Connelly also appreciates that, unlike other sports, baseball is played most days. “It’s a stable broadcasting option, due to all the home games, so we have an opportunity to build what equates to a proper studio,” he said. “With the new technology from the SSM manufacturers, we’re now able to employ it for everyday games instead of just special ‘jewel’ events, like the MLB All-Star Game and the World Series. It’s easier to use and you can see up to six SSM cameras on a regular telecast.”
But that’s not all. Another big addition to Fox Sports broadcasts is increased bandwidth.
“We’ve upgraded every MLB stadium with two 1 gig IP lines,” Connelly said. “That provides a few boosts to our broadcasts: a redundancy path as a backup, in case one path fails, one to master control in The Woodlands, Texas, the other to the appropriate regional studio; second, it allows integration from the studio into the game broadcast, in real time, throughout the broadcast; and third, real-time network return to the remote site for the production team and talent. That’s a big add, because it allows our production team and talent to view the broadcast in real time and eliminates the prior 8-second delay.”
Fox is also integrating StatCast in the broadcast this year, “which will be a first,” he said. “You’ll see shifts in the outfield, the spin rate on a curve ball, tracers on HRs and their distance, all driven by game data,” which is believed to be a first for Fox RSNs.
“We’ll also be testing file sharing between the studio and the stadium, and it won’t have to be facilitated by the people in the truck,” Connelly said. “That makes it faster.”
And, in the end, technology making things faster facilitates blossoming creativity.
“[Broadcasting a game] is all about storytelling,” Garvin said, “and that includes using technology to bring the close plays even closer for our audiences.”
TIME TO DOWNSIZE
Fred Gerling is another invested observer who appreciates the demand for mobile units baseball creates. But he’s wondering if today’s business model could evolve.

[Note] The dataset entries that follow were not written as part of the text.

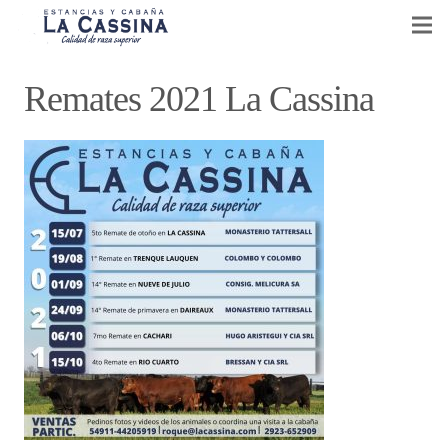
CABAÑA LA CASSINA
Remates 2021 La Cassina
GANADERÍA Y AGRICULTURA
VENTA DE REPRODUCTORES
EVENTOS
NOTICIAS
CONTACTO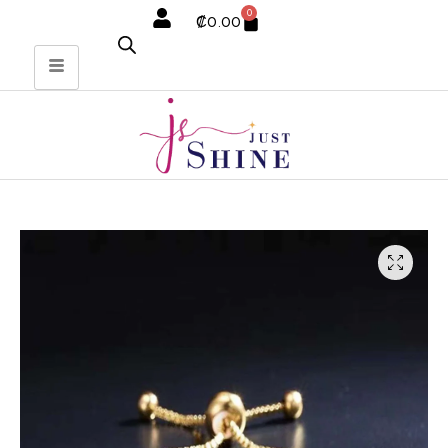
0
₡
0.00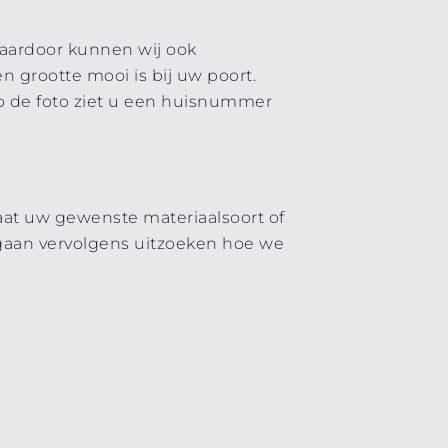
aardoor kunnen wij ook
 grootte mooi is bij uw poort.
Op de foto ziet u een huisnummer
at uw gewenste materiaalsoort of
e gaan vervolgens uitzoeken hoe we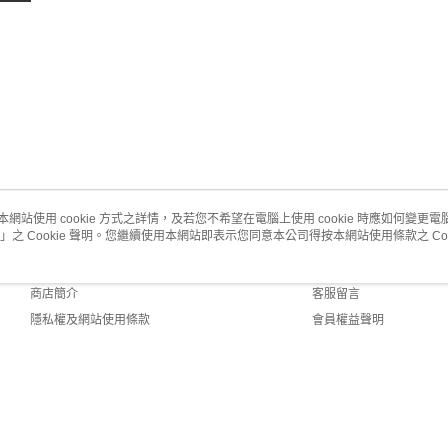
本網站使用 cookie 方式之詳情，及若您不希望在電腦上使用 cookie 時應如何變更電腦的
」之 Cookie 聲明。您繼續使用本網站即表示您同意本公司得按本網站使用條款之 Coo
關於我們
客服資訊
品牌故事
購物說明
商店簡介
客服留言
隱私權及網站使用條款
會員權益聲明
聯絡我們
 Default (TW)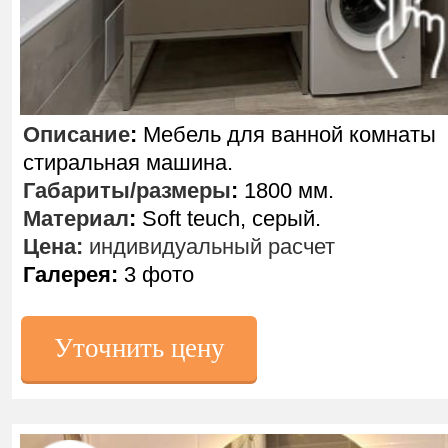
Описание
:
Мебель для ванной комнаты
стиральная машина.
Габариты/размеры
:
1800 мм.
Материал
:
Soft teuch, серый.
Цена:
индивидуальный расчет
Галерея:
3 фото
Уточнить цену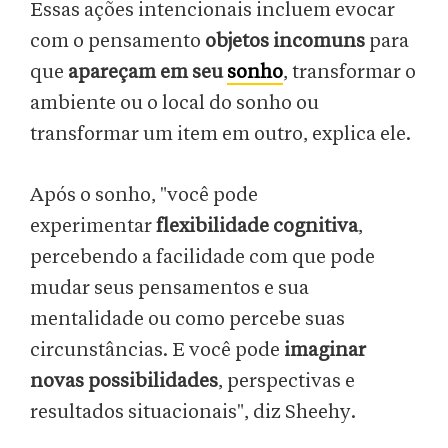
Essas ações intencionais incluem evocar
com o pensamento
objetos incomuns
para
que
apareçam em seu
sonho
, transformar o
ambiente ou o local do sonho ou
transformar um item em outro, explica ele.
Após o sonho, "você pode
experimentar
flexibilidade cognitiva
,
percebendo a facilidade com que pode
mudar seus pensamentos e sua
mentalidade ou como percebe suas
circunstâncias. E você pode
imaginar
novas possibilidades
, perspectivas e
resultados situacionais", diz Sheehy.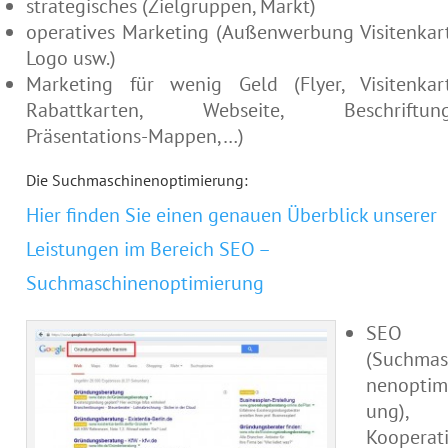
strategisches (Zielgruppen, Markt)
operatives Marketing (Außenwerbung Visitenkar
Logo usw.)
Marketing für wenig Geld (Flyer, Visitenkar
Rabattkarten, Webseite, Beschriftung
Präsentations-Mappen,…)
Die Suchmaschinenoptimierung:
Hier finden Sie einen genauen Überblick unserer
Leistungen im Bereich SEO –
Suchmaschinenoptimierung
SEO
(Suchmas
nenoptim
ung),
Kooperat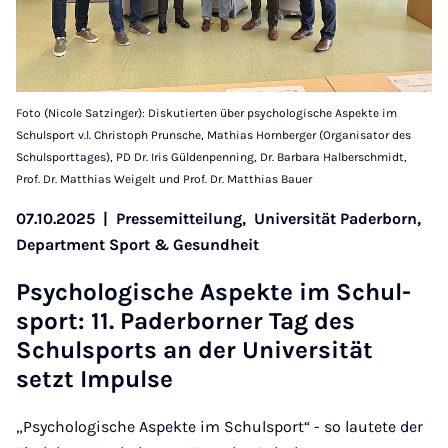
Foto (Nicole Satzinger): Diskutierten über psychologische Aspekte im
Schulsport v.l. Christoph Prunsche, Mathias Hornberger (Organisator des
Schulsporttages), PD Dr. Iris Güldenpenning, Dr. Barbara Halberschmidt,
Prof. Dr. Matthias Weigelt und Prof. Dr. Matthias Bauer
07.10.2025
|
Pressemitteilung,
Universität Paderborn,
Department Sport & Gesundheit
Psy­cho­lo­gi­sche Aspek­te im Schul­
sport: 11. Pa­der­bor­ner Tag des
Schul­sports an der Uni­ver­si­tät
setzt Im­pul­se
„Psychologische Aspekte im Schulsport“ - so lautete der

“Baseball uses small trucks in spring training, such as the 45-foot, double-expando with a C/Ku-band link on the back,” said Gerling, president of Gerling & Associates, a mobile unit manufacturer in Sunbury, Ohio. “So I would think that more baseball broadcasters would opt for Remote Integration (REMI) production suites. I’ve heard the conversation about doing baseball from that standpoint, since the picture is transmitted back to a big facility, but I don’t see it happening.”
Gerling is also hearing questions about whether big union crews in the field are needed. “If you have streaming video that goes back to a big network facility in New York, a big union city, it gets expensive to use union crew,” he said.
That begs the question about why broadcasters aren’t going non-union. “A truck is crewed by the owner, who flies people and pays for accommodations,” Gerling said. “If the owner hires non-union crew, they’re more affordable, even if you fly them in.”
But as of today, he thinks broadcasters will continue to use the large trucks.
“Many people think baseball isn’t as popular as it was, but domestically and worldwide, plenty of people are watching,” he said. “People have no idea where those satellite links end up.”